Task brief »
Report each line of the records that contains the string "پشتیبانی", matching case exactly.
[[ Given records, beginning ]]
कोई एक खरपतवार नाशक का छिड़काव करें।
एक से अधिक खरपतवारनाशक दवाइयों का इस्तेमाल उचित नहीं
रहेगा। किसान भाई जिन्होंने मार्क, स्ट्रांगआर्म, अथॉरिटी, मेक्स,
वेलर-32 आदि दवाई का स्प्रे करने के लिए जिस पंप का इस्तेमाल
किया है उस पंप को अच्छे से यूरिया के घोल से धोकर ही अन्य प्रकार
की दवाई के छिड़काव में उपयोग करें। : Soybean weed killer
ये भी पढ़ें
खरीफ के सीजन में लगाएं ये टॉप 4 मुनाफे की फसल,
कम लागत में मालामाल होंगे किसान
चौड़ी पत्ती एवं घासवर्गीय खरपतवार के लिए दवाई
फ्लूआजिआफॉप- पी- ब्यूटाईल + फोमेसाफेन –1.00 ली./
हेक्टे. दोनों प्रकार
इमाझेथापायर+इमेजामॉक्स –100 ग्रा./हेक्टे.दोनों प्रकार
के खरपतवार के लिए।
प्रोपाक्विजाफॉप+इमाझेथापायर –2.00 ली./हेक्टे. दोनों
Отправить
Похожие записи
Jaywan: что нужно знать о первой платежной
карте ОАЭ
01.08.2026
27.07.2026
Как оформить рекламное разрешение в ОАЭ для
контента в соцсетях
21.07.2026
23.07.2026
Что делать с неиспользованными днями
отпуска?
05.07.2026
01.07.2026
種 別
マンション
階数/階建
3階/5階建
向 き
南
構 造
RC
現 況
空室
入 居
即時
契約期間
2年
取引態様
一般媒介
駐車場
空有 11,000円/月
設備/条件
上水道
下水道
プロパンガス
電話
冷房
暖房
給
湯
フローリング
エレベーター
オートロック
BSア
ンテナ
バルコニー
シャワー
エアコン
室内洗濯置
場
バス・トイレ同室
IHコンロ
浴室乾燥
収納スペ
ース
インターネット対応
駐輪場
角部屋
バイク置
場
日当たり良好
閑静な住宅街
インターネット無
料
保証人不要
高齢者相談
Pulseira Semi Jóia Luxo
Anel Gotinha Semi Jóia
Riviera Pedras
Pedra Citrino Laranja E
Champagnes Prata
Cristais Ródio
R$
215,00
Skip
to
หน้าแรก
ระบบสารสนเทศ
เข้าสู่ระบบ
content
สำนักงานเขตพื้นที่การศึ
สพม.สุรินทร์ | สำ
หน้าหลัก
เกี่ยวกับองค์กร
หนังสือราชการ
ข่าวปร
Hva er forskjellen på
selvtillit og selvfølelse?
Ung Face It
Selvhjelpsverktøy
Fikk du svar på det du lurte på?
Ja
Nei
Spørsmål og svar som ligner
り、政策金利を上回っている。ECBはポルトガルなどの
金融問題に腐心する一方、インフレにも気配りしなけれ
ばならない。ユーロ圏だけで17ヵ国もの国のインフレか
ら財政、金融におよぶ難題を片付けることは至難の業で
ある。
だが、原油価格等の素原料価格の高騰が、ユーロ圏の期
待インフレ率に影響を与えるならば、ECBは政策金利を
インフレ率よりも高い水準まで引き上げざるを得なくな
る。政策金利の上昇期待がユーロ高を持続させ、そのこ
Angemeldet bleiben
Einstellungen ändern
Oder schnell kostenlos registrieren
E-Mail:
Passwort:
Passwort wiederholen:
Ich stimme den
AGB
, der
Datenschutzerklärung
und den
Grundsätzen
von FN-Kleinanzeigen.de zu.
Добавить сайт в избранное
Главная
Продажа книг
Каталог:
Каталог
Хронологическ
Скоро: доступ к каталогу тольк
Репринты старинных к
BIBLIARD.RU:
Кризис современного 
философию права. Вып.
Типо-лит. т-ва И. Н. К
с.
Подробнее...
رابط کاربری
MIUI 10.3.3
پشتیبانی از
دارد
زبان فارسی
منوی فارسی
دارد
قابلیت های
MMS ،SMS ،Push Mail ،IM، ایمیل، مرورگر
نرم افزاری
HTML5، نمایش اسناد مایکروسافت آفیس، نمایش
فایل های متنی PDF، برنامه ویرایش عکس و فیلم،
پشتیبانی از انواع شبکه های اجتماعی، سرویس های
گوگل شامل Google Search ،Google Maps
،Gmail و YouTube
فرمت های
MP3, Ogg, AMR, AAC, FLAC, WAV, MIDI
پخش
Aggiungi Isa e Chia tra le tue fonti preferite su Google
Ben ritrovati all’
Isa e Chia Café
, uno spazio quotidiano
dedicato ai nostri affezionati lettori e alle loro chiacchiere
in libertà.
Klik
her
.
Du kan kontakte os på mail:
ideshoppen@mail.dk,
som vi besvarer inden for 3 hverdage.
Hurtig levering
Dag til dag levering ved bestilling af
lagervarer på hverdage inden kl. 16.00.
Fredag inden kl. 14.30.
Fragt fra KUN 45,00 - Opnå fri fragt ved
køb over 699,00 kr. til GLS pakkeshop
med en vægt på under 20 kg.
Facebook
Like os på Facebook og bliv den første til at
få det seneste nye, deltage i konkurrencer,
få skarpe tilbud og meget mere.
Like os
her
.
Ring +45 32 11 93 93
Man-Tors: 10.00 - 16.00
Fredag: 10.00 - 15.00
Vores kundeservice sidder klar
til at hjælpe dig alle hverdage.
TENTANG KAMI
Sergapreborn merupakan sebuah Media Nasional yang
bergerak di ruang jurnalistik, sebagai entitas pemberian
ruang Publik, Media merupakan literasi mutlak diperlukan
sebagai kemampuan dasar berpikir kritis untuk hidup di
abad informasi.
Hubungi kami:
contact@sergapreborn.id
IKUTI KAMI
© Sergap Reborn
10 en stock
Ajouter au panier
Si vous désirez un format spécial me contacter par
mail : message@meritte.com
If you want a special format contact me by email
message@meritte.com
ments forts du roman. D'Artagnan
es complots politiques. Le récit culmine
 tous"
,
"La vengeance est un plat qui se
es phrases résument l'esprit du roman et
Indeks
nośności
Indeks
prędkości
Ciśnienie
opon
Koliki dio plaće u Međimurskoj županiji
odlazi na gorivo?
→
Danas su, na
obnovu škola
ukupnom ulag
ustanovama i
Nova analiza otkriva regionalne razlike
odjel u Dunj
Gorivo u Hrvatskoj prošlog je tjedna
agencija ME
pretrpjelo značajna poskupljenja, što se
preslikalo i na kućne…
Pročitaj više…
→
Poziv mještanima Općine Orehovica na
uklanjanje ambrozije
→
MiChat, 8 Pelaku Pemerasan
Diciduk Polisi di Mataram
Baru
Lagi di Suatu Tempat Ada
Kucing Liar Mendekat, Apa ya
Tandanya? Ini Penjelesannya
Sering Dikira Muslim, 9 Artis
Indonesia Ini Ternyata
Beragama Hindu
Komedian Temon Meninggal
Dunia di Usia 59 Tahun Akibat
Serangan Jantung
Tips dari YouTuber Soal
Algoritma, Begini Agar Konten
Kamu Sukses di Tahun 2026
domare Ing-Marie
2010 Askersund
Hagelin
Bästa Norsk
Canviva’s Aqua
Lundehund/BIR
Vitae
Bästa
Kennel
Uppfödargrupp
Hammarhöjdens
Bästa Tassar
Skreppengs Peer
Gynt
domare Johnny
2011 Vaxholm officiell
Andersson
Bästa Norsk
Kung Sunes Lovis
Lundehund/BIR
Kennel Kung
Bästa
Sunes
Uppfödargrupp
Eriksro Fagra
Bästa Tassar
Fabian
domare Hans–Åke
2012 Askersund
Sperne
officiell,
[[ Given records, end ]]
Answer space »
پشتیبانی از
پشتیبانی از انواع شبکه های اجتماعی، سرویس های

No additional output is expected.